Records supplied.
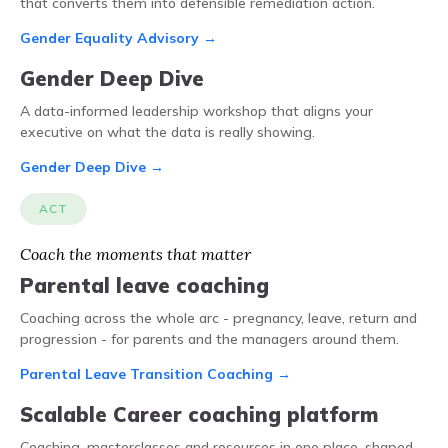
that converts them into defensible remediation action.
Gender Equality Advisory →
Gender Deep Dive
A data-informed leadership workshop that aligns your
executive on what the data is really showing.
Gender Deep Dive →
ACT
Coach the moments that matter
Parental leave coaching
Coaching across the whole arc - pregnancy, leave, return and
progression - for parents and the managers around them.
Parental Leave Transition Coaching →
Scalable Career coaching platform
Coaching, masterclasses and resources in one place, shaped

Task goal.
Reproduce the lines above word for word, leaving out the pictures.

Problem solution.
that converts them into defensible remediation action.
Gender Equality Advisory →
Gender Deep Dive
A data-informed leadership workshop that aligns your
executive on what the data is really showing.
Gender Deep Dive →
ACT
Coach the moments that matter
Parental leave coaching
Coaching across the whole arc - pregnancy, leave, return and
progression - for parents and the managers around them.
Parental Leave Transition Coaching →
Scalable Career coaching platform
Coaching, masterclasses and resources in one place, shaped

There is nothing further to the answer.